File this under “why didn’t I think of this sooner?!” I mean, really! I love rice pudding and I love pumpkin pie. Put the two together and…OH MY! You have my new-favorite fall dessert.
Pumpkin Pie Rice Pudding: The Rice
Rice is the most important ingredient in rice pudding. It affects both the texture and flavor of the final pudding. For a classic textured pudding, use long-grain white rice. If you’d prefer a creamy, risotto-like rice pudding, use a medium or short-grain rice. This rice is often labeled “sushi rice” or arborio rice. To be honest, I can’t suggest one over the other. I go back forth between the two because I like them both.
While it’s fine to use any white rice you like, even the fragrant jasmine or basmati rices would work, there are two kinds of rice you want to avoid: instant rice and brown rice. The instant rice turns to mush when cooked under pressure and the brown rice would end up crunchy since it requires a much longer cooking time than white rice. “A longer cooking time?” I hear you say! “Then I’ll just increase the time!” Not so fast. An increased cooking time leads to one thing: scorched milk. So no brown rice for this recipe.
Pumpkin Pie Rice Pudding: Cooking
To make this pudding, combine whole or 2% milk in the bowl of an electric pressure cooker. (Don’t use half and half or heavy cream. Those two kinds of milk tend to curdle.)
Add brown sugar and turn on the saute setting. This warms the milk and dissolves the sugar. It takes about two minutes. During this time, stir the milk constantly with a wooden spoon. You’ll know when the sugar has dissolved because the milk turns a light beige from the sugar.
Add the rice and give it a stir. Then lock the lid and cook under high pressure for 10 minutes.
When the cooking time completes, turn off the pressure cooker but do NOT release the pressure. You want the pressure valve to drop on its own. This takes about 20 minutes. Keep your eye on the pot. It won’t beep or do anything else to alert you that the valve dropped. I usually set a timer so I remember to check the machine.
Once the pressure valve drops, it’s time to finish the pudding. Whisk an egg together with one cup of pumpkin and pumpkin pie spice. When you combine the egg with the pumpkin, it won’t scramble when it hits the hot pudding.
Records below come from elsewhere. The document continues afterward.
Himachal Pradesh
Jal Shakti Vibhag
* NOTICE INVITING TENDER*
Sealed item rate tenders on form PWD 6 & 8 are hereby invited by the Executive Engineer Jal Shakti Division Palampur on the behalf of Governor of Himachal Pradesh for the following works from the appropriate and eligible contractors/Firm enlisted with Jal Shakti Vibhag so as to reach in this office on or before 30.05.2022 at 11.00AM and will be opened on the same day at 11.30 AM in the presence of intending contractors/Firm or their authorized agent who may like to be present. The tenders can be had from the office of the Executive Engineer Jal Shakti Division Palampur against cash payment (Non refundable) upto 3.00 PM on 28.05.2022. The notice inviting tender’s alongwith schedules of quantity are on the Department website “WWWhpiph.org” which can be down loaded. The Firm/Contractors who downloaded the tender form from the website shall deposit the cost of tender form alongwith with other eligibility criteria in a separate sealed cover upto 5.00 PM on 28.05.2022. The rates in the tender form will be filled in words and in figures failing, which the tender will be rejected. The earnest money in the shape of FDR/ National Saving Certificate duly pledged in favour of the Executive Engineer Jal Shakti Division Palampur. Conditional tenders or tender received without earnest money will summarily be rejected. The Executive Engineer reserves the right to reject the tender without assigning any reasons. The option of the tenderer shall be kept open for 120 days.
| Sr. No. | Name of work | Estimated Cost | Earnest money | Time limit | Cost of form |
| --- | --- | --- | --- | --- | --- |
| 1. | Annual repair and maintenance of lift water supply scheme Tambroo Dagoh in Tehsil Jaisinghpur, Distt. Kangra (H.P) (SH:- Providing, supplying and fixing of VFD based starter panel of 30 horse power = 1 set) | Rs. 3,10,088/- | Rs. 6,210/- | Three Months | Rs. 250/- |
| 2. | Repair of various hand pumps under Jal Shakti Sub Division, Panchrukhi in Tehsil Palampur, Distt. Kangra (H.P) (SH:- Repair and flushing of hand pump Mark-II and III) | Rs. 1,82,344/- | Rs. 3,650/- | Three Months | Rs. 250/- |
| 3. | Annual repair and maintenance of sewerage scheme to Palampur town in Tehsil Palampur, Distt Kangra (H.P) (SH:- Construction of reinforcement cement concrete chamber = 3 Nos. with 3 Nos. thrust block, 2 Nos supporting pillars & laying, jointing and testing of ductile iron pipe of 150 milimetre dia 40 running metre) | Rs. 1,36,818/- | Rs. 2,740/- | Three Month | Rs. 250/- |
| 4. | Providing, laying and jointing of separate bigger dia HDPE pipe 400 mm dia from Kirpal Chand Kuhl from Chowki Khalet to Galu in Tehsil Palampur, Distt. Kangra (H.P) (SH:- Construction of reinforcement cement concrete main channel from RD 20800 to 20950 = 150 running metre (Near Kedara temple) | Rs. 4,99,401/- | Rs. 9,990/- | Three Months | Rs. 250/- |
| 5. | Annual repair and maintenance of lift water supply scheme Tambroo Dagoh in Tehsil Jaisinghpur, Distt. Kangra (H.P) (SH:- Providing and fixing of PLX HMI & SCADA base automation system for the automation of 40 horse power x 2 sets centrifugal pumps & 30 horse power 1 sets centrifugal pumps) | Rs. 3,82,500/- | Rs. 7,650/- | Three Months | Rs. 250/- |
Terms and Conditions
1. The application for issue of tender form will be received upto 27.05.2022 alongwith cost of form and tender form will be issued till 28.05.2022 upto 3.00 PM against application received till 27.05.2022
Turn the saute setting on again and cook the pudding, stirring constantly, until it thickens. This takes about three minutes.
As soon as the pudding is thick, pour it out of the pot into a 9 x13 baking dish. If you leave the pudding in the hot pot, the bottom overcooks and gets curdled. (Ask me how I know!)
Serve the pudding warm or chilled.
Pumpkin Pie Rice Pudding
- 3 cups whole milk
- 1/2 cup brown sugar, light or dark
- 1/2 cup long or medium grain-rice
- 1/8 teaspoon salt
- 1 cup pumpkin puree
- 1 large egg
- 2 teaspoons pumpkin pie spice
- 1 teaspoon vanilla extract
Combine the milk, brown sugar, and salt in the pot of electric pressure cooker. Turn on the sauté setting. Warm the milk and sugar until the sugar dissolves, stirring constantly with a wooden spoon, about 3 minutes. Add the rice and salt and stir to combine
Close and lock the lid. Pressure-cook for 10 minutes at HIGH pressure.
When the cooking cycle has completed, turn off the pressure cooker. Do not allow it to switch to the "keep warm" setting, as this can cause the bottom to scorch. Allow the pressure to release naturally, this takes 15 to 20 minutes. Unlock the lid and open the lid away from your face.
Whisk the pumpkin, egg, pumpkin pie spice, and vanilla together in a small bowl. (Doing this prevents the egg from scrambling when it hits the hot pudding. So it's not a step to skip!)
Whisk the rice pudding to combine. Add the pumpkin mixture. Stir to combine.
Turn on the sauté setting. Cook the pudding, stirring constantly, until it thickens, about 3 minutes. Remove the pot from the electric pressure cooker and pour the pudding into a greased 9 x13-inch pan. Serve warm or press a piece of plastic wrap onto the surface of the pudding. (This prevents a skin from forming.)
Store pudding in the refrigerator for up to four days.